Траян. Золотой рассвет - Ишков Михаил Никитич (книги серия книги читать бесплатно полностью TXT) 📗
— Откуда у тебя такие сведения?
— От рабов Регула.
— Но зачем ему покалеченный раб? Ему нужен здоровый работник? – удивился Ларций.
— Не знаю.
Ларций рассердился, однако и на этот раз воли гневу не дал. На войне не спешил, сумел и дома взять себя в руки.
— Послушай, Эвтерм, я ценю твою верность нашему дому. Ценю твою устремленность к философии, но всему есть предел. Я сказал, дело с Люпусом закончено. Какое мне дело, как Регул собирается поступить со своим рабом. Всем известно, он безжалостно калечит их, и что? Если молчит государство, почему я должен высовываться? Мне нужны деньги и спокойствие в семье. Больше не беспокой, иначе прикажу наказать тебя.
— Накажи, но выслушай. Поступи по справедливости.
— Ты опять за свое? Лавры Эпиктета не дают покоя? Не надейся, я не стану ломать тебе ногу, отошлю на кирпичный завод.
— Но я сбегу оттуда и обращусь к императору. Может, он поможет, ведь Лупа ему понравился.
Ларций вскочил.
— С ума сошел! Только посмей отрывать императора от дел. Я не знаю, что с тобой сделаю. Одной сломанной ногой не отделаешься.
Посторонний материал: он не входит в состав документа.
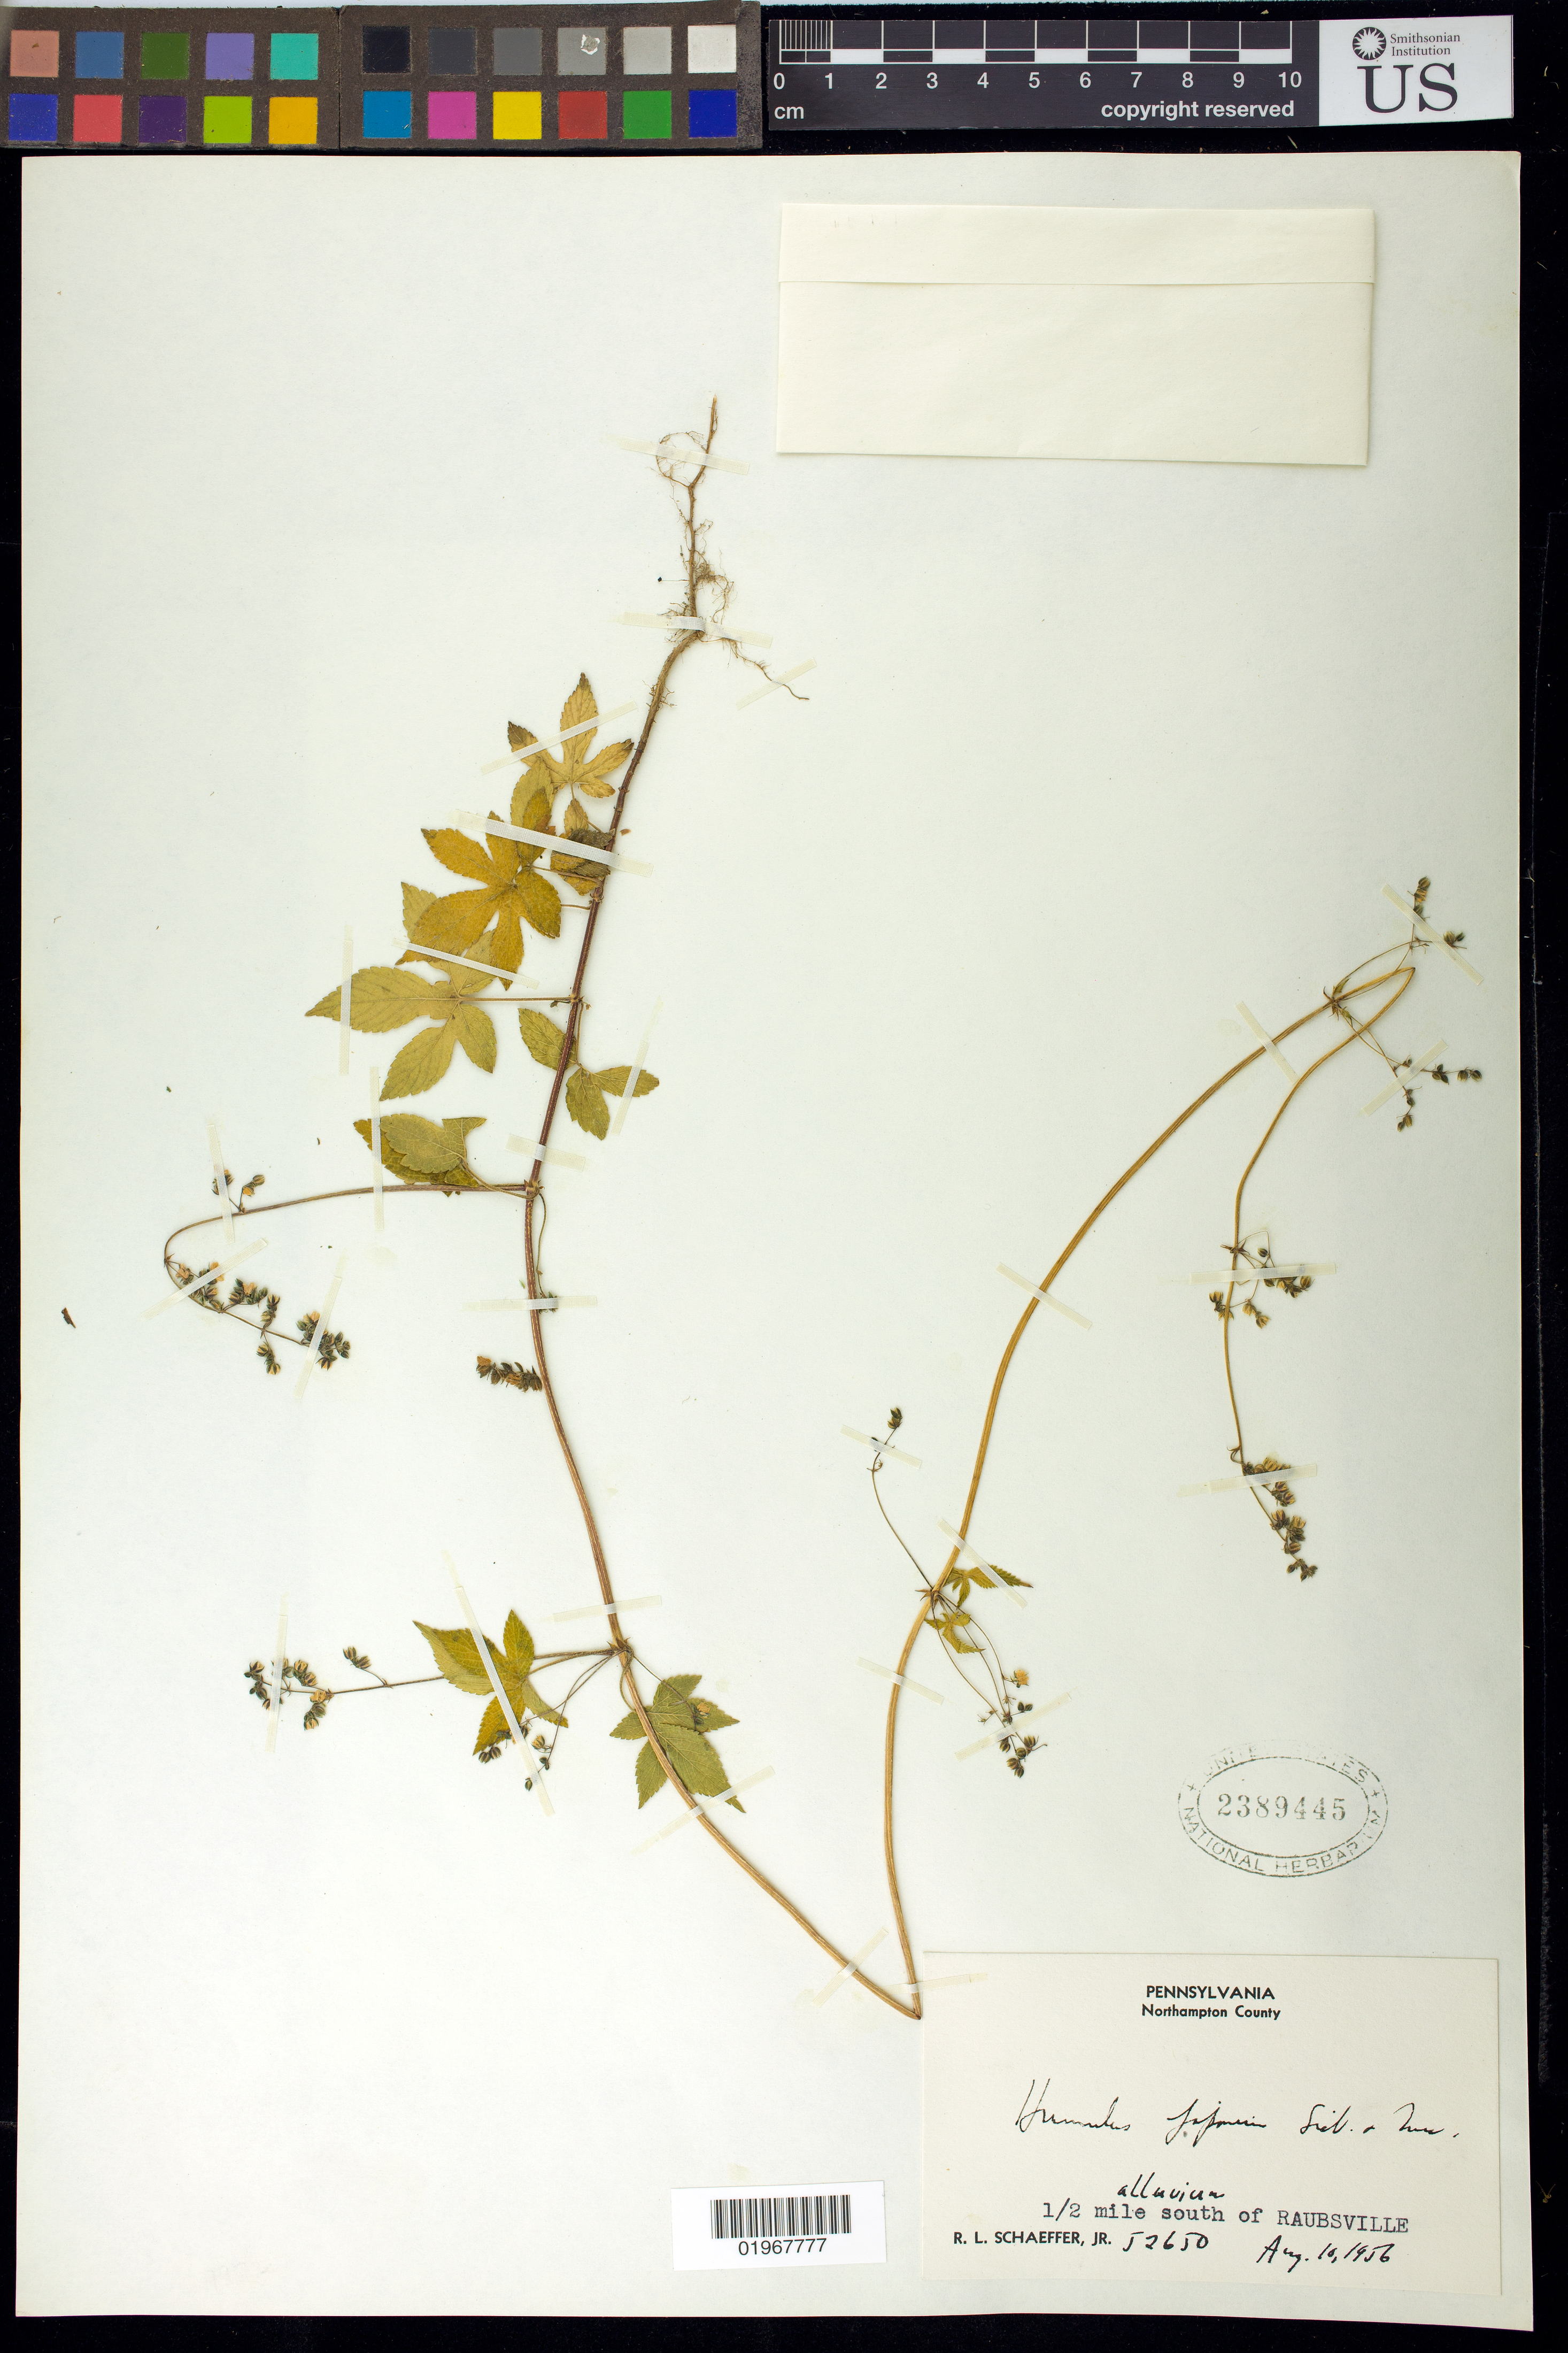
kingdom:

Эвтерм поклонился и вышел.
Заперся в своей каморке, задумался о том, каким же нелепым образом соотносятся идеи, о которых рассуждал Платон, со своими жалкими отражениями в реальном мире? Как непредсказуемо совмещаются сияющие на небесах идеи блага, справедливости и милосердия со своими тусклыми соответствиями, прозябающими на земле. Их доля – постыдная нищета и ежечасные гонения, которым смертные с такой охотой подвергают справедливость и милосердие. С каким удовольствием издеваются и гонят взашей добродетель! И не являются ли эти жалкие тени отражениями беззакония, вызывающей несправедливости и всепобеждающей жестокости?
В таком случае, нужны ли они, идеи, если даже достойные граждане в удобный момент, поддавшись страсти, не задумываясь, готовы пнуть их ногами? Вспомнился завет Зенона, Клеанфа и Эпиктета – изучение философии полезно только в том случае, если у тебя достанет мужества жить по природе, если ты готов применить знание к жизни. Хрисипп считал, что добродетель может быть потеряна. Клеанф – что не может. Если может, то из?за пьянства или по причине ненависти к другим, если не может, то только из?за устойчивости убеждений. Эпиктет учит – трудностей себе не создаю, однако и трусости не подвластен.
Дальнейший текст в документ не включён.